Lorsque Farida est arrivée, sa connaissance de l’anglais se limitait à quelques mots appris au lycée et à l’université. Cette situation semble de ce fait rendre sa compréhension de la société angeline très difficile au point de générer un malaise qui se traduit par un sentiment de dévalorisation de soi.

« Dès fois, j’ai l’impression que mes collègues me prennent pour une débile, car je ne saisis pas très bien les nuances de leurs discours », raconte-t-elle avec un regard empreint de tristesse. Mais iIs ne savent pas que j’ai plus de diplômes qu’eux ». Puis elle poursuit, « J’ai des idées, mais je ne peux pas les appliquer à cause de la langue. En Algérie, j’étais orthophoniste. J’aidais les gens qui avaient un problème de communication. Ici, j’ai l’impression que les rôles sont inversés.

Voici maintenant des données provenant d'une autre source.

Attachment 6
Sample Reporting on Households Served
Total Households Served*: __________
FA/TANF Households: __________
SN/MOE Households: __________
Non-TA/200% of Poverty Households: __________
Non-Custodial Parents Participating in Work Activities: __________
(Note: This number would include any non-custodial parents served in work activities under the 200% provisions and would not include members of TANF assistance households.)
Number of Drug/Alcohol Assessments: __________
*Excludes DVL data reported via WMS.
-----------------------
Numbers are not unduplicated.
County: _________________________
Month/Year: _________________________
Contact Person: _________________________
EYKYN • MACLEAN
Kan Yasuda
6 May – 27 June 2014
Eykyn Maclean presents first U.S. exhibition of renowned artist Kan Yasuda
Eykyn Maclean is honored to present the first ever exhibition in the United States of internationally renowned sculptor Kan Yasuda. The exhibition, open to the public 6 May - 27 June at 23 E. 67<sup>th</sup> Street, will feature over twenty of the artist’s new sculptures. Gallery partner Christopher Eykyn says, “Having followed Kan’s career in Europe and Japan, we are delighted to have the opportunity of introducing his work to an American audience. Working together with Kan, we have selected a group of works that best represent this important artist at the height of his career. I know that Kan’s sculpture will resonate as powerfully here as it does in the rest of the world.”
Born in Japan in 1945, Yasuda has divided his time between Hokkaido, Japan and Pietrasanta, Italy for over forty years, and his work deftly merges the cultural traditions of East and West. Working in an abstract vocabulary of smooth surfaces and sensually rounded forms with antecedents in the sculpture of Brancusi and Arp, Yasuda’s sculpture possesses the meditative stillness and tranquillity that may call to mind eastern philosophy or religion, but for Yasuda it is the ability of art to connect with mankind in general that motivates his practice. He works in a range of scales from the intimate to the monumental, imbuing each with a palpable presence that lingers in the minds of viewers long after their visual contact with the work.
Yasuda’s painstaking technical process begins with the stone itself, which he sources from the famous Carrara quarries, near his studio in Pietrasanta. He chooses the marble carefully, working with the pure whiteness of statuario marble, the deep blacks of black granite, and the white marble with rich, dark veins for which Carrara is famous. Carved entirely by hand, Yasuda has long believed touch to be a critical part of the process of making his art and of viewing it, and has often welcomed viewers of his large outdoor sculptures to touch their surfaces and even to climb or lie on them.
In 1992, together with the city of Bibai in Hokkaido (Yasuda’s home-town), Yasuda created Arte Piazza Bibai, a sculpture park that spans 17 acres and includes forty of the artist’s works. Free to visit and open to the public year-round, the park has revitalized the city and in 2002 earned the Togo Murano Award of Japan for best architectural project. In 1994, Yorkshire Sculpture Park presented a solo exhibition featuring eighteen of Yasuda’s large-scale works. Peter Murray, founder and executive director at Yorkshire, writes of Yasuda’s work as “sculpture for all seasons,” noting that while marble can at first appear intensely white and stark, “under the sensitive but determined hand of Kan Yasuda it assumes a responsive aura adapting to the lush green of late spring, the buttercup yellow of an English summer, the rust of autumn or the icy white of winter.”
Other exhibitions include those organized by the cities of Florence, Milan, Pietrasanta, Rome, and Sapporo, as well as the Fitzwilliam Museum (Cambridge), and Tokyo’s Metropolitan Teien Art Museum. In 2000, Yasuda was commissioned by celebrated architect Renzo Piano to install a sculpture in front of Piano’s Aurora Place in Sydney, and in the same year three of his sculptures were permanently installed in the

C’est moi qui ne peux pas m’exprimer et donc communiquer. »

Pendant que l’apprentissage de la langue et de ses subtilités fait son chemin, ce problème linguistique qui fait obstacle à l’immersion dans le pays d’accueil est momentanément surmonté grâce à la solidarité et à l’entraide manifestées par les « anciens » arrivants qui très souvent jouent le rôle d’informateurs et de conseillers auprès des nouveaux « débarqués » et agissent en tant qu’intermédiaires avec les administrations et les institutions.

« Nous sommes un peu les grands-parents de ceux qui arrivent », explique Dylana qui vit à Los Angeles depuis plus de huit années. « C’est important d’avoir quelqu’un de ta culture pour t’aider, car un Américain ne peut pas comprendre ta situation », ajoute-t-elle.

« Ma prise de contact avec cette ville fut un véritable choc. Tout en grand. Des espaces énormes et moi dans tout cela, je n’étais qu’un minuscule point hanté par une seule et unique envie : fuir à toute allure sans se retourner. Sans escale et me réfugier au cœur de ce cocon protecteur que j’ai laissé derrière moi », raconte Brahim.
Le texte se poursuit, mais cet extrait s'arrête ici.